_What to work on_
Rewrite the item lines as a numbered list with blank lines omitted. Begin at the first line of the items and stop after the line that contains "Best gelezen artikelen".
================================
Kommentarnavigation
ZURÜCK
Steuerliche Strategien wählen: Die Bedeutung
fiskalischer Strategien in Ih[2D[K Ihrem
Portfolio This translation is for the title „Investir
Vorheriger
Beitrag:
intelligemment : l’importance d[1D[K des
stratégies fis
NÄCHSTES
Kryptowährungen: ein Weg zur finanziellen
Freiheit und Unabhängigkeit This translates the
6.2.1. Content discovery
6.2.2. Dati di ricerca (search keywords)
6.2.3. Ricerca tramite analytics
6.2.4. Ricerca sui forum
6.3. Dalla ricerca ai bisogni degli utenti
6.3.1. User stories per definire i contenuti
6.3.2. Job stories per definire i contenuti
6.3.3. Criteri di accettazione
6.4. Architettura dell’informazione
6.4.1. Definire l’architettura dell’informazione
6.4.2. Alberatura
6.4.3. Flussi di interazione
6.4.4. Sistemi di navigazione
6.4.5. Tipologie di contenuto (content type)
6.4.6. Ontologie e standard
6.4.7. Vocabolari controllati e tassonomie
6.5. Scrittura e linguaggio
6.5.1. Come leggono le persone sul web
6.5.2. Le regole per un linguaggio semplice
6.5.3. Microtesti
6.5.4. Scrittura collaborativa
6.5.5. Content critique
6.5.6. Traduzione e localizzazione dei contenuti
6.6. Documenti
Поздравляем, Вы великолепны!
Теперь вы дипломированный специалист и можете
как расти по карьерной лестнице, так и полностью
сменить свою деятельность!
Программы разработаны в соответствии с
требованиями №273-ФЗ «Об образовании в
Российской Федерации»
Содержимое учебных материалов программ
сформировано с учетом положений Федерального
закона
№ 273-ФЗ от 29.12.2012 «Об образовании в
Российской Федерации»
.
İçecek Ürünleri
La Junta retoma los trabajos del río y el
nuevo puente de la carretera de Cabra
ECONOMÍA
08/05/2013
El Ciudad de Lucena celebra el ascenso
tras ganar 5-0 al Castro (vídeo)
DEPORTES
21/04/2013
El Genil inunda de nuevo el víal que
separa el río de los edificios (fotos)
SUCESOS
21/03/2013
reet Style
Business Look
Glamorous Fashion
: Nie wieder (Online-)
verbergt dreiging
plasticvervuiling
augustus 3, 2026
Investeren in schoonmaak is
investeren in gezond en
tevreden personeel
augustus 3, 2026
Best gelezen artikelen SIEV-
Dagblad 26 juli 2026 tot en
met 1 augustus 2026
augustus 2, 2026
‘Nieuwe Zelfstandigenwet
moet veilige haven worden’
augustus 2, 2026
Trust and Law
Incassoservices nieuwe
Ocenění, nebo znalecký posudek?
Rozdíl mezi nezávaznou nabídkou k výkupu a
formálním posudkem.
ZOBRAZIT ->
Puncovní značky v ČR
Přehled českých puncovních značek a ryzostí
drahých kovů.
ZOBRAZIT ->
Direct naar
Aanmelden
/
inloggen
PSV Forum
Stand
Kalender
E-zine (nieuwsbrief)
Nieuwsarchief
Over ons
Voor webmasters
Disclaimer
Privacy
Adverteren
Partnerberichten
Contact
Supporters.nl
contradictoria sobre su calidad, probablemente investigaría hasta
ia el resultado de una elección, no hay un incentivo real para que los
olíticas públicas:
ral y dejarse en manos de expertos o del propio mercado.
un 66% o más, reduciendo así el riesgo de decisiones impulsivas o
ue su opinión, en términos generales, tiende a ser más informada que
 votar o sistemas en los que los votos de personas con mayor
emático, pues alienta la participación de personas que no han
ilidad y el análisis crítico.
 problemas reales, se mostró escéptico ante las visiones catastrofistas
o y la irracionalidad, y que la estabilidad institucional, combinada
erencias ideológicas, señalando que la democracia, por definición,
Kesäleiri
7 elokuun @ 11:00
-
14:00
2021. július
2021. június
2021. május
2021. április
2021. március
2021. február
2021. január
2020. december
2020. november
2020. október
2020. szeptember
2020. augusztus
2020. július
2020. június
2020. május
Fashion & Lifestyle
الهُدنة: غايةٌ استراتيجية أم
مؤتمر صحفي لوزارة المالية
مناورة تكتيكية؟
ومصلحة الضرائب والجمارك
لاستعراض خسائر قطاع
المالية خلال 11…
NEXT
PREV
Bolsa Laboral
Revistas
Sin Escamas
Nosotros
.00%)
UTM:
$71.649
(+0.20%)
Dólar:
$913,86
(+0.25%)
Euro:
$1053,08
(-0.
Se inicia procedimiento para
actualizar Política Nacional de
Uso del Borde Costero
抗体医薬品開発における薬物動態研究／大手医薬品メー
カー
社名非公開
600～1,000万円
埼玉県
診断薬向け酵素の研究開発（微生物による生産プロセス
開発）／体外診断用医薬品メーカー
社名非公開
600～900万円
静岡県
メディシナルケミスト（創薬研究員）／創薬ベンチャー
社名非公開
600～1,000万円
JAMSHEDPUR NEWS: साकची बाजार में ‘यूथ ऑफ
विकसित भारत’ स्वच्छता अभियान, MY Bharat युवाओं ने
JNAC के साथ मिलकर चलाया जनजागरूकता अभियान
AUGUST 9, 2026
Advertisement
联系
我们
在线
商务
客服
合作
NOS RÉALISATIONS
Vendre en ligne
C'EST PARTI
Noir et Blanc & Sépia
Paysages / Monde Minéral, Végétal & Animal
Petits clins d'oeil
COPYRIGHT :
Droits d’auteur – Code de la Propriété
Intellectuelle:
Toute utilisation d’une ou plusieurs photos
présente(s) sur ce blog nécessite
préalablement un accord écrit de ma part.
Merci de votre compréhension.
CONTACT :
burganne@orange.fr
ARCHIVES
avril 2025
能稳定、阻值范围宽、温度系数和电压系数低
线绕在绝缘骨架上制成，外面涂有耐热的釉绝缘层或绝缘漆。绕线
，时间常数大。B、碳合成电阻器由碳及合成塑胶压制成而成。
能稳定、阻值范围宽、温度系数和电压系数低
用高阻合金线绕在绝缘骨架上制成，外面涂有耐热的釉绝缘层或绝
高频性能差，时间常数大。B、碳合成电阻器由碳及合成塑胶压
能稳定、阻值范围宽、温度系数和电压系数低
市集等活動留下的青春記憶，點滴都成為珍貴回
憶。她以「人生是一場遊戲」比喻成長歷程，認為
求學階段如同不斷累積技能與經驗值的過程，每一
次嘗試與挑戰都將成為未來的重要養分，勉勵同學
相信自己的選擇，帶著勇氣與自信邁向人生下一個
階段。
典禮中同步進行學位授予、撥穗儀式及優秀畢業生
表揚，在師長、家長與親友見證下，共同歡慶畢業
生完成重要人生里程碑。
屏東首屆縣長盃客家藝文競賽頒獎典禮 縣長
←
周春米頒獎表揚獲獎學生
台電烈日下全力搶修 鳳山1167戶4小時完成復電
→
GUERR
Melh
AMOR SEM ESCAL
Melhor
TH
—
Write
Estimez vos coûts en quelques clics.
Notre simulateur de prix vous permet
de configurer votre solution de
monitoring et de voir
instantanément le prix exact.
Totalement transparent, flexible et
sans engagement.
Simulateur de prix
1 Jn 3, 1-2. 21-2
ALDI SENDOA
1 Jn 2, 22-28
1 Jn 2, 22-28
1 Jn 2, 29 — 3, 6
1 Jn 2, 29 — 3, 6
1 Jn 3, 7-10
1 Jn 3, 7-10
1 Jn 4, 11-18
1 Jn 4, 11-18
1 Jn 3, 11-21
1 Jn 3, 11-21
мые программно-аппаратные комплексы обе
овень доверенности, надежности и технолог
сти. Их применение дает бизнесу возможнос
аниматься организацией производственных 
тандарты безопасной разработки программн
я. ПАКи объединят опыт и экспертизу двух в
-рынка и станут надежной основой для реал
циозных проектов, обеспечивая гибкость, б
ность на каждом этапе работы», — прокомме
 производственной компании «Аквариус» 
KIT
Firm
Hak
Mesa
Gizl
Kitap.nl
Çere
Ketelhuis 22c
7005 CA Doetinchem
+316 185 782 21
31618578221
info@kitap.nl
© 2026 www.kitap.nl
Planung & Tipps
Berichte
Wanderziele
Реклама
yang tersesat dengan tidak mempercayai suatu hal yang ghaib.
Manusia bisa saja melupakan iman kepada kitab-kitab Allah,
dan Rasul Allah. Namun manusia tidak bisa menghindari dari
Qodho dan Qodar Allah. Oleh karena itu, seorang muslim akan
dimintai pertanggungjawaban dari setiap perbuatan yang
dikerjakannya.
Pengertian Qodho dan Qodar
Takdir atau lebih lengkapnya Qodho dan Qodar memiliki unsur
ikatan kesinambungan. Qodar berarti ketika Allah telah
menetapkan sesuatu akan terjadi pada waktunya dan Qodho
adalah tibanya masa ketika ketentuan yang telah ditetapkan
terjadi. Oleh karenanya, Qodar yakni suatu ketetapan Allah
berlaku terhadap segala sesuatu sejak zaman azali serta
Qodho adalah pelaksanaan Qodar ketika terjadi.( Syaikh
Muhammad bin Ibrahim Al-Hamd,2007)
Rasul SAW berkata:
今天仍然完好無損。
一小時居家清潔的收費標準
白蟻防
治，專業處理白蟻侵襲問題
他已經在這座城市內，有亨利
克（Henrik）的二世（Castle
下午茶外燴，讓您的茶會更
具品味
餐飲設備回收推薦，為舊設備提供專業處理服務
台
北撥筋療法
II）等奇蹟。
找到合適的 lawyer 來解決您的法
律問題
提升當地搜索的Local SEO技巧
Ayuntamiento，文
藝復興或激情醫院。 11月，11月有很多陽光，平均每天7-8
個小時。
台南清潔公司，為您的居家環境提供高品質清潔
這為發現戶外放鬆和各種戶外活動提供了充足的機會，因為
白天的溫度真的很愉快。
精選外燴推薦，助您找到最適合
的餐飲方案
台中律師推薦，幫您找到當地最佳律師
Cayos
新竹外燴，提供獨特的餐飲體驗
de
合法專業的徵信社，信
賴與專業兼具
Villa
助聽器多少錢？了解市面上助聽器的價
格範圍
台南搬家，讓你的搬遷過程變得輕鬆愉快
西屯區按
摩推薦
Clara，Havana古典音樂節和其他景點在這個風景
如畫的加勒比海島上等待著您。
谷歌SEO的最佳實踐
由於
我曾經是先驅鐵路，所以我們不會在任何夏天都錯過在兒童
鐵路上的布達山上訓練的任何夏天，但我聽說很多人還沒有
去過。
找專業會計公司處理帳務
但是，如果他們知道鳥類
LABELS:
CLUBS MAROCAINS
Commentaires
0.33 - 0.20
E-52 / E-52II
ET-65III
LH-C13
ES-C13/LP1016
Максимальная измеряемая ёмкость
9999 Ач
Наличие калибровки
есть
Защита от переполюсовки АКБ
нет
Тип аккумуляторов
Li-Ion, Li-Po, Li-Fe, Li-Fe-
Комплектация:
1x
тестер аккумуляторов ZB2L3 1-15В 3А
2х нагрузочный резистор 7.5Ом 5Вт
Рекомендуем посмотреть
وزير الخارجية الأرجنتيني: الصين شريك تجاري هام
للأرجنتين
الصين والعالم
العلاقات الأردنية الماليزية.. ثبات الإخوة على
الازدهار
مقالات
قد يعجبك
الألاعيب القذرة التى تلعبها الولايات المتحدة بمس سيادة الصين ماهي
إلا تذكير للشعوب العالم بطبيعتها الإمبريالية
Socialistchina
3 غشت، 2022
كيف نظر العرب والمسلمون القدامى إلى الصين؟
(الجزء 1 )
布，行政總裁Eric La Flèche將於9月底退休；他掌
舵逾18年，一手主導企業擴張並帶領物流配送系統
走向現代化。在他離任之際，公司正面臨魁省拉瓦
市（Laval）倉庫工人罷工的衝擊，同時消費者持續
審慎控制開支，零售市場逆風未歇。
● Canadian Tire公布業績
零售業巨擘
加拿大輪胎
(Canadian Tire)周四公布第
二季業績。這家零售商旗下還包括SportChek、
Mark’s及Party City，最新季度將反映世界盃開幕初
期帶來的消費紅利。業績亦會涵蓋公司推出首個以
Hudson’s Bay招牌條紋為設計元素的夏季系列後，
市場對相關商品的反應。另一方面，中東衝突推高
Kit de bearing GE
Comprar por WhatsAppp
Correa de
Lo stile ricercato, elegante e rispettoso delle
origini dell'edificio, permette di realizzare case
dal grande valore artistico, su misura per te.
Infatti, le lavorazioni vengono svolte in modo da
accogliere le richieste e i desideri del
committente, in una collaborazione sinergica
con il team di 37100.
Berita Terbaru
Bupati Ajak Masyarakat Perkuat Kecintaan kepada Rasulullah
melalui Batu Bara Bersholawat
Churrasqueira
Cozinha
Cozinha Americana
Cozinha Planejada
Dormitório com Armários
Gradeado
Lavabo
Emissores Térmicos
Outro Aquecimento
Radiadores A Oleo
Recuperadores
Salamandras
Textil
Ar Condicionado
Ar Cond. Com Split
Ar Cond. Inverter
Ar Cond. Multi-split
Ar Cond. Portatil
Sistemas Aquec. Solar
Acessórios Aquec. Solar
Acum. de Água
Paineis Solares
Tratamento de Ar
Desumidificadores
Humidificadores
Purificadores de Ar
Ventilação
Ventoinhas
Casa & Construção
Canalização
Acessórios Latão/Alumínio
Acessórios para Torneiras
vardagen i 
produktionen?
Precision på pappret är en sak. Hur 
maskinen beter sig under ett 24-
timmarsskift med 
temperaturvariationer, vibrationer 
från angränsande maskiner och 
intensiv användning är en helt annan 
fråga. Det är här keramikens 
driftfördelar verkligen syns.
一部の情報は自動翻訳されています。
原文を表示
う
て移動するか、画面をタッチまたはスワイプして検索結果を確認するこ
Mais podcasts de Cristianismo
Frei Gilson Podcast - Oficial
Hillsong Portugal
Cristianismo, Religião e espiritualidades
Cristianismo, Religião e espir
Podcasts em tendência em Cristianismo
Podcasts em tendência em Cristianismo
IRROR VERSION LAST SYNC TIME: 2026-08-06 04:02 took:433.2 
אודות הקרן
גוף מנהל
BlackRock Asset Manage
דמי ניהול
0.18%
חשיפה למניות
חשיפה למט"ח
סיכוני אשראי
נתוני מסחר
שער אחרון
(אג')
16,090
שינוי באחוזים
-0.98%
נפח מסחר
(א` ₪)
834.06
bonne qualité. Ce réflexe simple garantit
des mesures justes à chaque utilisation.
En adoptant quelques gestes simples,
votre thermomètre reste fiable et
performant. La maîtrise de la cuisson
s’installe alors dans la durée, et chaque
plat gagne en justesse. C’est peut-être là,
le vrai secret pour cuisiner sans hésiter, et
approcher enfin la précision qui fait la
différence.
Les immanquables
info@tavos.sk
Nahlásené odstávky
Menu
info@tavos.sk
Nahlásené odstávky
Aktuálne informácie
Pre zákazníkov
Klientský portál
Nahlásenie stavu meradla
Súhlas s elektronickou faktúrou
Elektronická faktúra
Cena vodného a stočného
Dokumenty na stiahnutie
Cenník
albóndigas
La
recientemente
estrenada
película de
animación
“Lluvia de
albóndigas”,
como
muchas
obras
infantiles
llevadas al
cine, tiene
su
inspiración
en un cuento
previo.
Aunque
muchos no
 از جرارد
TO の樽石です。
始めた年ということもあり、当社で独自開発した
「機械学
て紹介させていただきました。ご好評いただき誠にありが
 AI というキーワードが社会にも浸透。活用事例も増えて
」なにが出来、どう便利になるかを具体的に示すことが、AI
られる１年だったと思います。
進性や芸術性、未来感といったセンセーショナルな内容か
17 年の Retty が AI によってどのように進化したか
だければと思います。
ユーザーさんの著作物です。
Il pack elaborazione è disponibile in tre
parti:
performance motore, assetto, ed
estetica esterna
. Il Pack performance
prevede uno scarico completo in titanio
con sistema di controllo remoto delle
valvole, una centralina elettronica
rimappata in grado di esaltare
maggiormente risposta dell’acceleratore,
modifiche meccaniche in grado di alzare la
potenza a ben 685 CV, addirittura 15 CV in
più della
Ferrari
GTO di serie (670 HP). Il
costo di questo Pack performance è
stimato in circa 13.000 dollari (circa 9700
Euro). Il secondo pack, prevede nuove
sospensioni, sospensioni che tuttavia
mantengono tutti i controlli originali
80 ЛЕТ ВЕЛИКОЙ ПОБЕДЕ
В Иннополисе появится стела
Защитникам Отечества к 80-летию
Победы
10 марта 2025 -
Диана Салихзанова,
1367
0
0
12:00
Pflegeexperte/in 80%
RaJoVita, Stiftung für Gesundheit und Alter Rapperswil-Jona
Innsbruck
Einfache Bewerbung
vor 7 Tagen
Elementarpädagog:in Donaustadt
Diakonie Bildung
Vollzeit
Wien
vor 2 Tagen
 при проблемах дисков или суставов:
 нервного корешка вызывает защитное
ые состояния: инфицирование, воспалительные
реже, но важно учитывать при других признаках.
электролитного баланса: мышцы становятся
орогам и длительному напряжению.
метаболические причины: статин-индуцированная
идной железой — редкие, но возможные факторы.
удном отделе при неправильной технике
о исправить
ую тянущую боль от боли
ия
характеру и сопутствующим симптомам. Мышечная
================================
_Exercise solution_
1. Kommentarnavigation
2. ZURÜCK
3. Steuerliche Strategien wählen: Die Bedeutung
4. fiskalischer Strategien in Ih[2D[K Ihrem
5. Portfolio This translation is for the title „Investir
6. Vorheriger
7. Beitrag:
8. intelligemment : l’importance d[1D[K des
9. stratégies fis
10. NÄCHSTES
11. Kryptowährungen: ein Weg zur finanziellen
12. Freiheit und Unabhängigkeit This translates the
13. 6.2.1. Content discovery
14. 6.2.2. Dati di ricerca (search keywords)
15. 6.2.3. Ricerca tramite analytics
16. 6.2.4. Ricerca sui forum
17. 6.3. Dalla ricerca ai bisogni degli utenti
18. 6.3.1. User stories per definire i contenuti
19. 6.3.2. Job stories per definire i contenuti
20. 6.3.3. Criteri di accettazione
21. 6.4. Architettura dell’informazione
22. 6.4.1. Definire l’architettura dell’informazione
23. 6.4.2. Alberatura
24. 6.4.3. Flussi di interazione
25. 6.4.4. Sistemi di navigazione
26. 6.4.5. Tipologie di contenuto (content type)
27. 6.4.6. Ontologie e standard
28. 6.4.7. Vocabolari controllati e tassonomie
29. 6.5. Scrittura e linguaggio
30. 6.5.1. Come leggono le persone sul web
31. 6.5.2. Le regole per un linguaggio semplice
32. 6.5.3. Microtesti
33. 6.5.4. Scrittura collaborativa
34. 6.5.5. Content critique
35. 6.5.6. Traduzione e localizzazione dei contenuti
36. 6.6. Documenti
37. Поздравляем, Вы великолепны!
38. Теперь вы дипломированный специалист и можете
39. как расти по карьерной лестнице, так и полностью
40. сменить свою деятельность!
41. Программы разработаны в соответствии с
42. требованиями №273-ФЗ «Об образовании в
43. Российской Федерации»
44. Содержимое учебных материалов программ
45. сформировано с учетом положений Федерального
46. закона
47. № 273-ФЗ от 29.12.2012 «Об образовании в
48. Российской Федерации»
49. .
50. İçecek Ürünleri
51. La Junta retoma los trabajos del río y el
52. nuevo puente de la carretera de Cabra
53. ECONOMÍA
54. 08/05/2013
55. El Ciudad de Lucena celebra el ascenso
56. tras ganar 5-0 al Castro (vídeo)
57. DEPORTES
58. 21/04/2013
59. El Genil inunda de nuevo el víal que
60. separa el río de los edificios (fotos)
61. SUCESOS
62. 21/03/2013
63. reet Style
64. Business Look
65. Glamorous Fashion
66. : Nie wieder (Online-)
67. verbergt dreiging
68. plasticvervuiling
69. augustus 3, 2026
70. Investeren in schoonmaak is
71. investeren in gezond en
72. tevreden personeel
73. augustus 3, 2026
74. Best gelezen artikelen SIEV-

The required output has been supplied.